Going through the data below, please show each line containing the string "none".

Start of Supplied entries

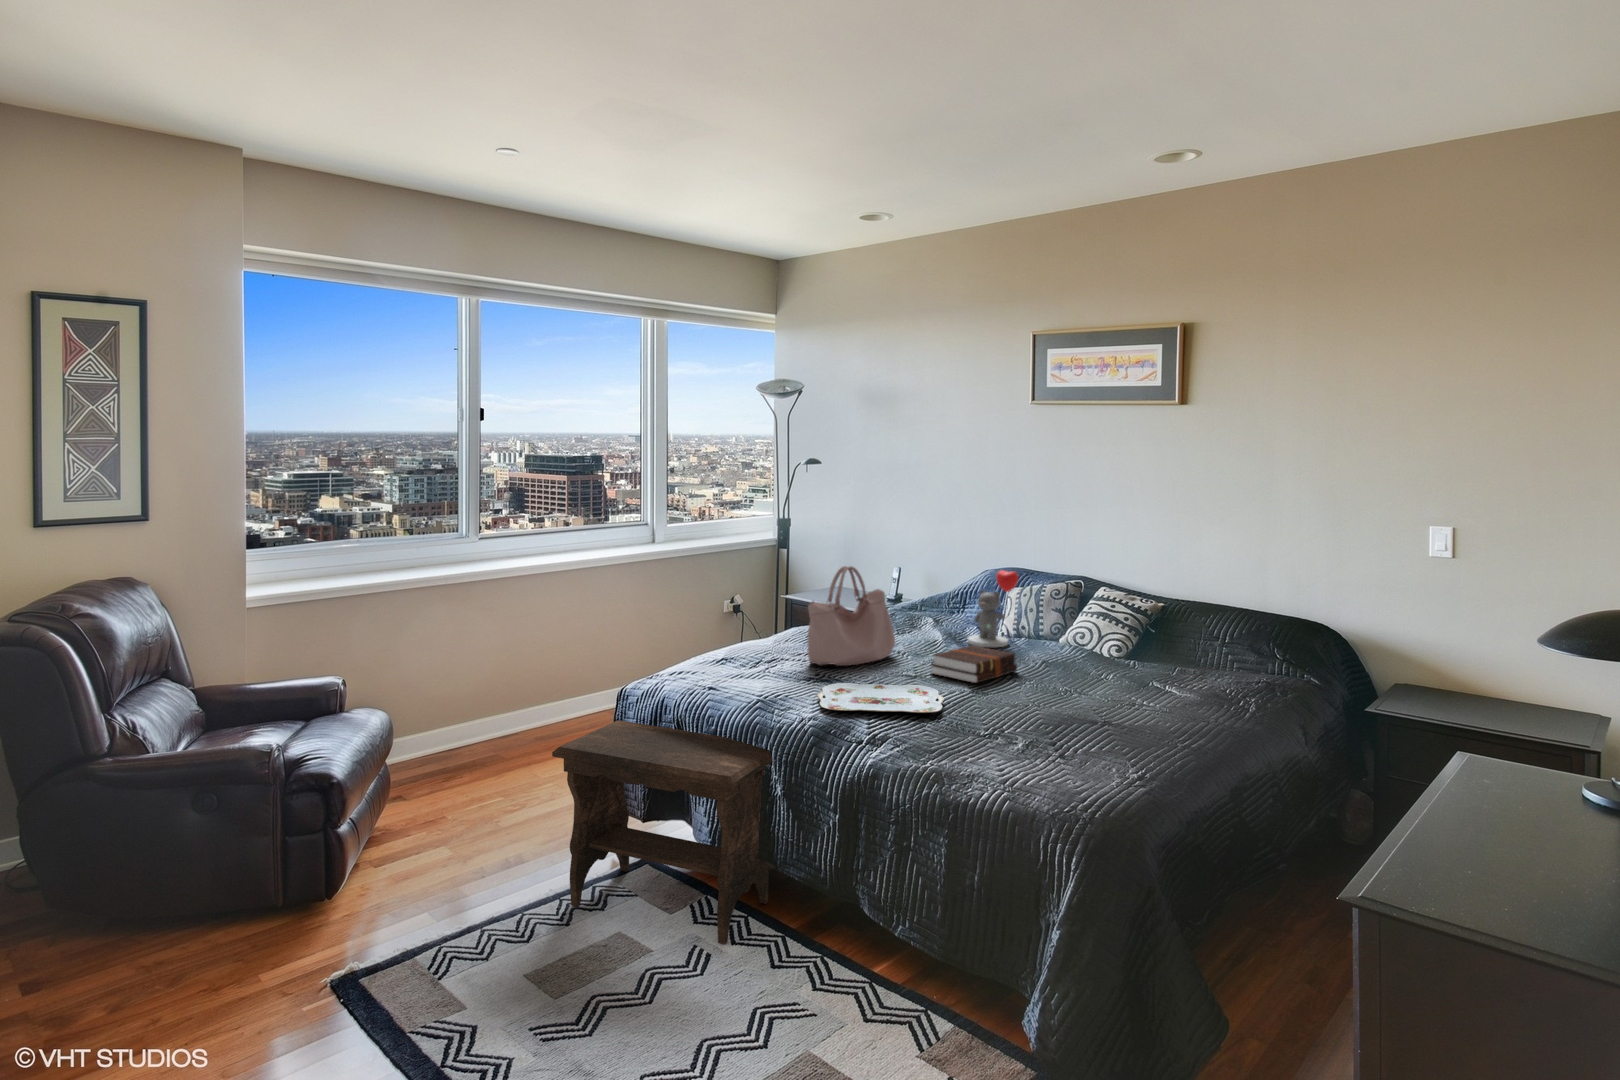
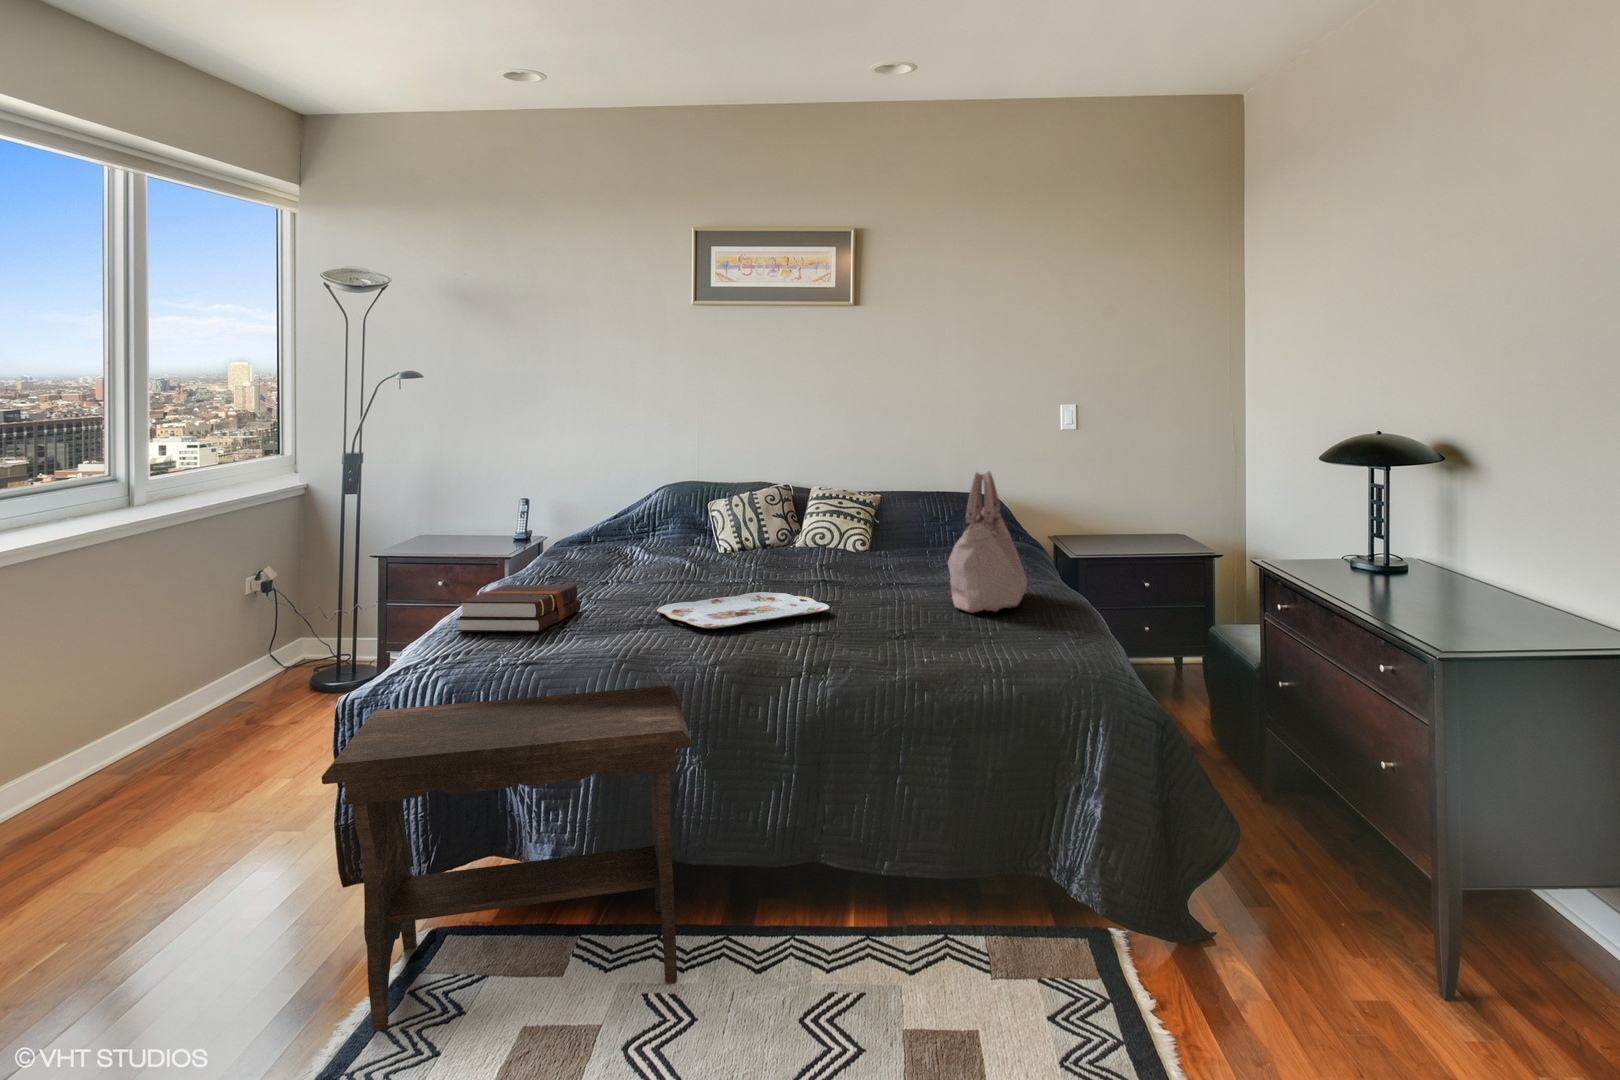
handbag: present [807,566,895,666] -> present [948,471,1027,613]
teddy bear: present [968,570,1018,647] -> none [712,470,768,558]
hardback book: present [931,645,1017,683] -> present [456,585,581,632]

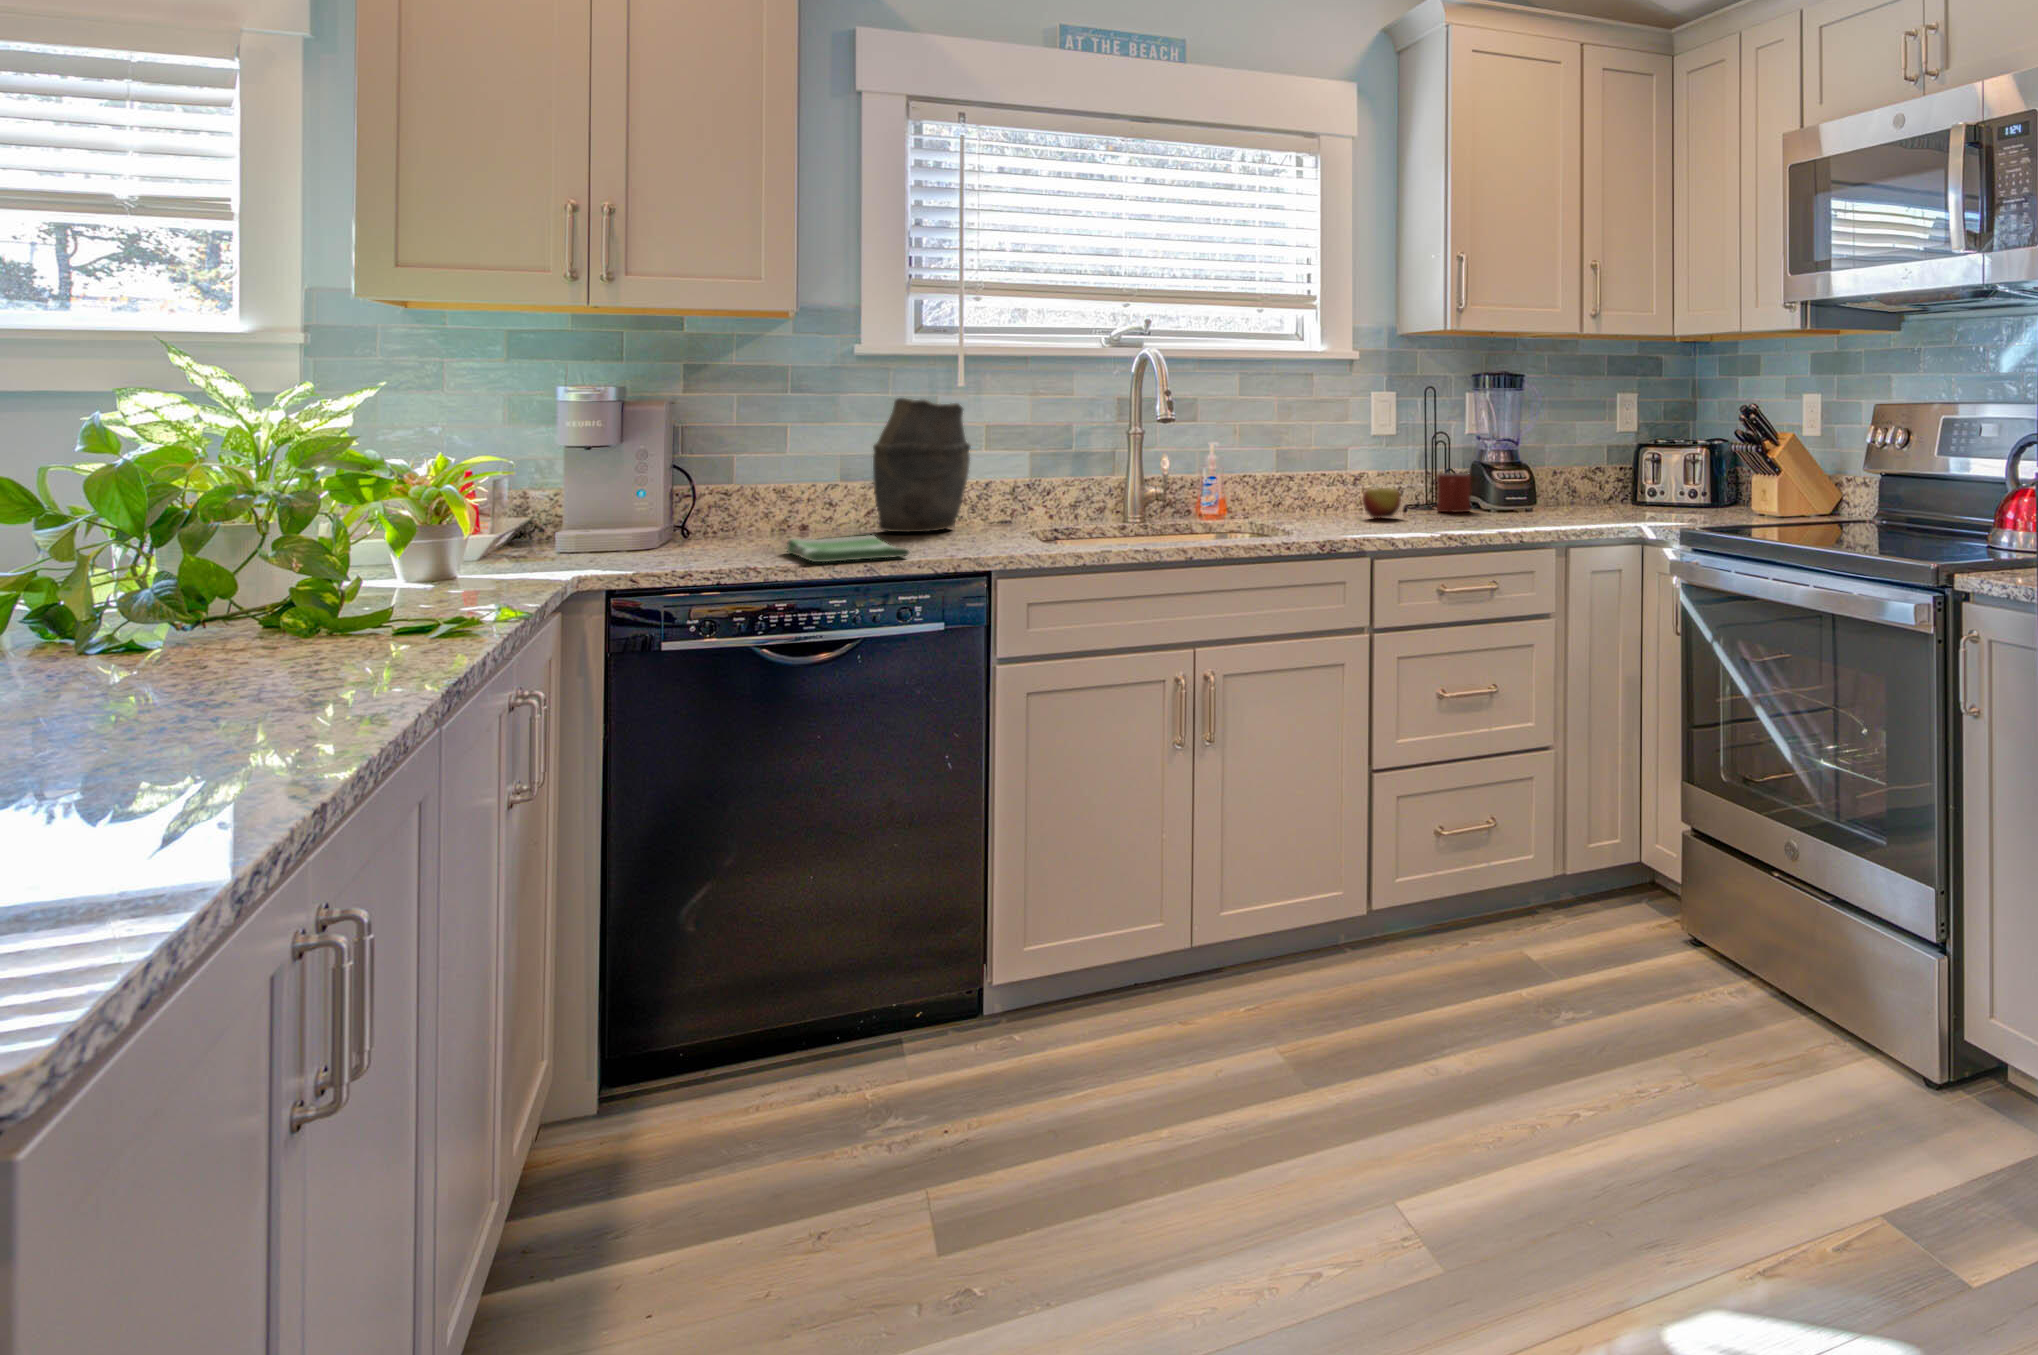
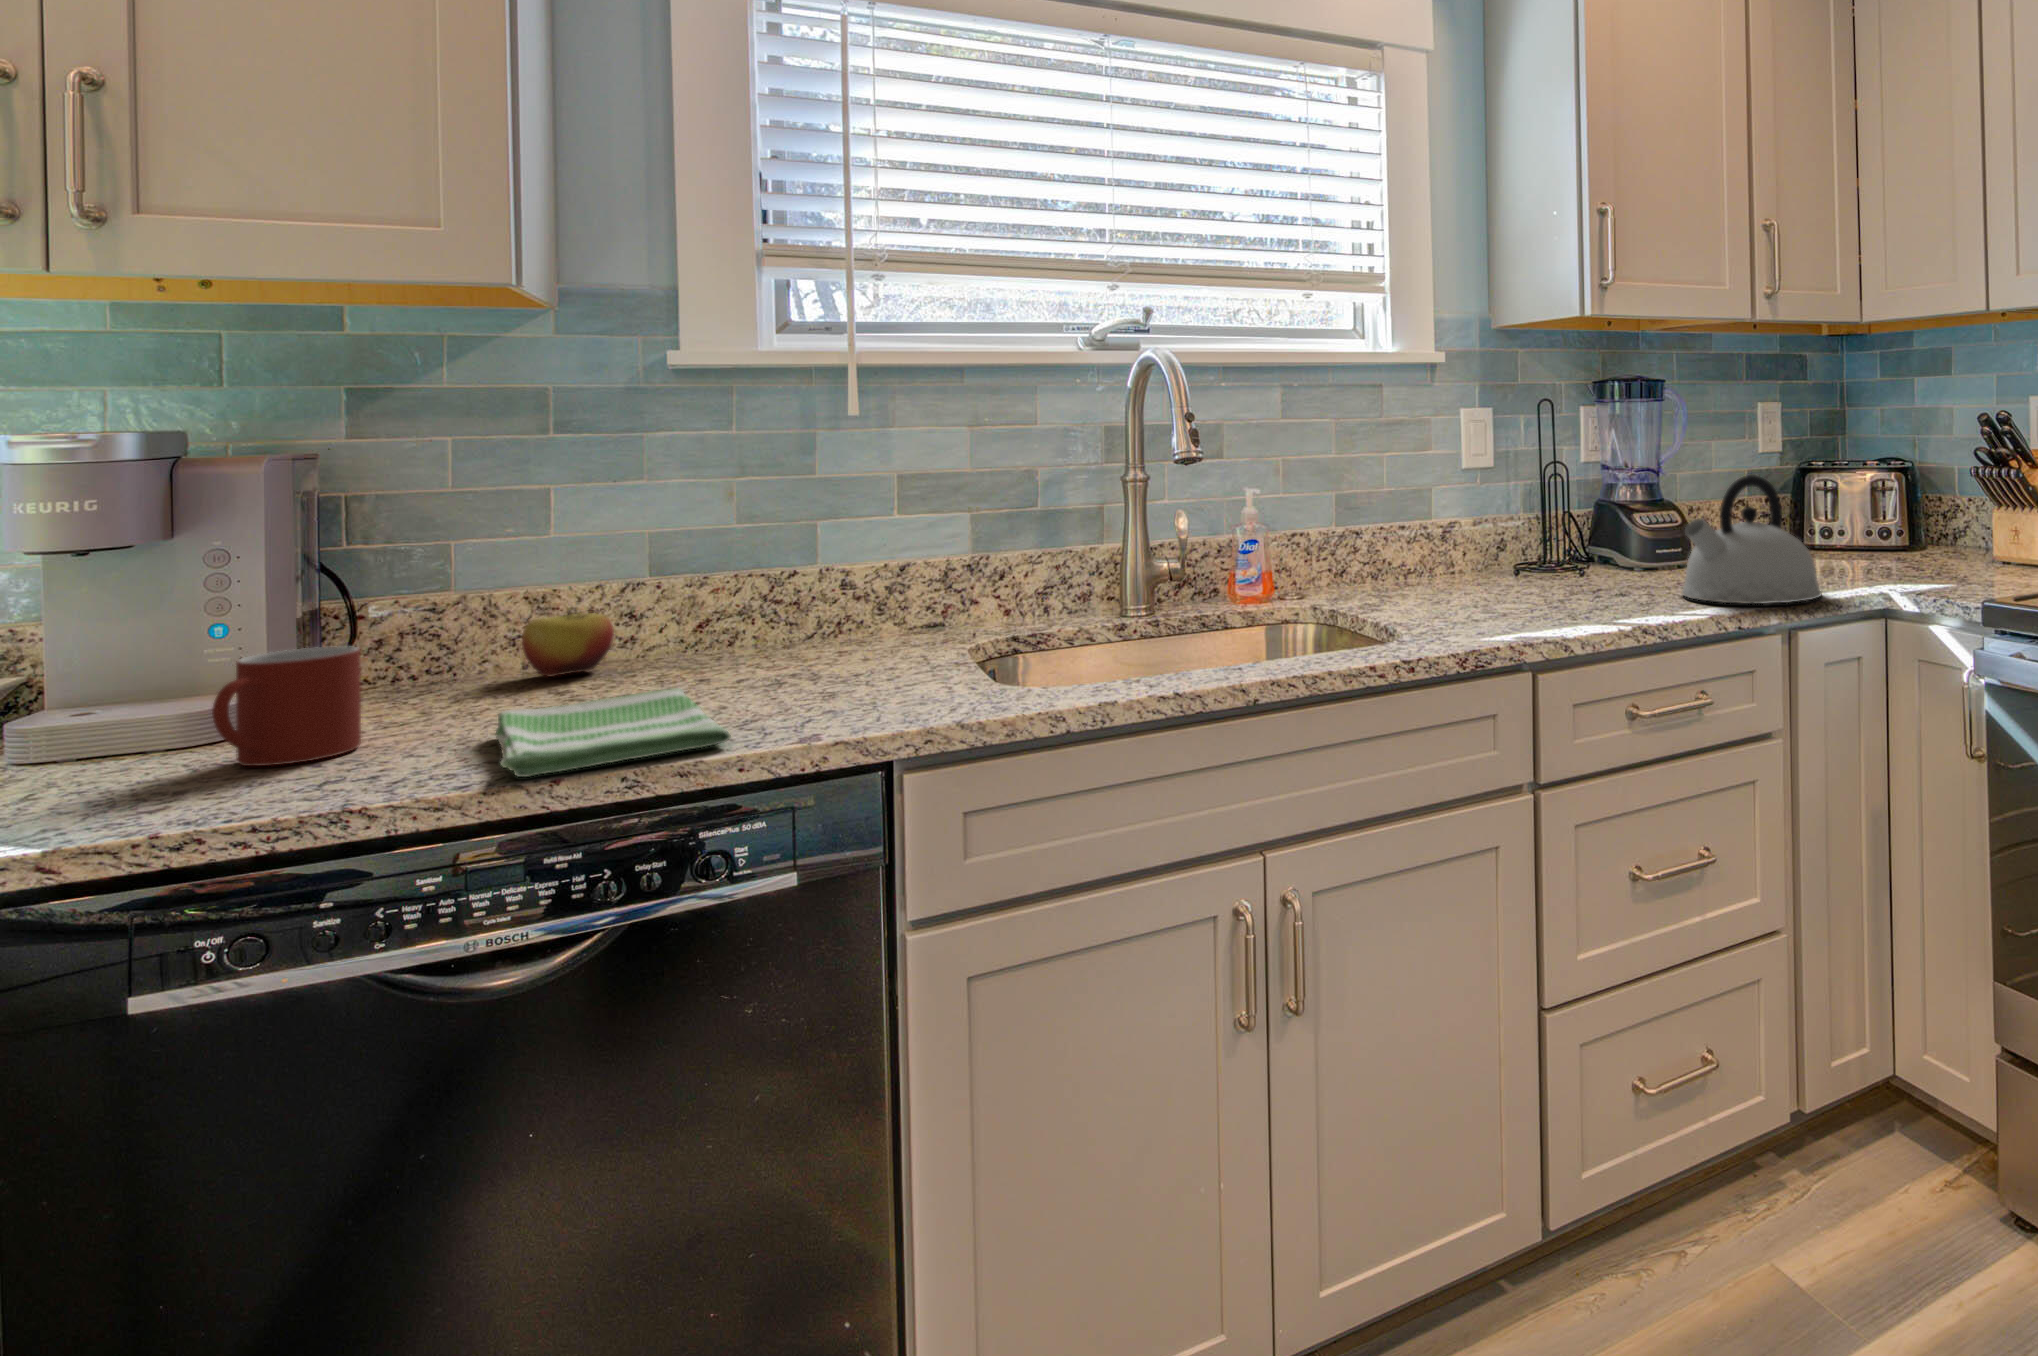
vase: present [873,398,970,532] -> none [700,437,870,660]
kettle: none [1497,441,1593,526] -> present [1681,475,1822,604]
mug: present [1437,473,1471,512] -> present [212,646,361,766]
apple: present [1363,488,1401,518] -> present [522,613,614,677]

End of Supplied entries

**Task output:**
teddy bear: present [968,570,1018,647] -> none [712,470,768,558]
vase: present [873,398,970,532] -> none [700,437,870,660]
kettle: none [1497,441,1593,526] -> present [1681,475,1822,604]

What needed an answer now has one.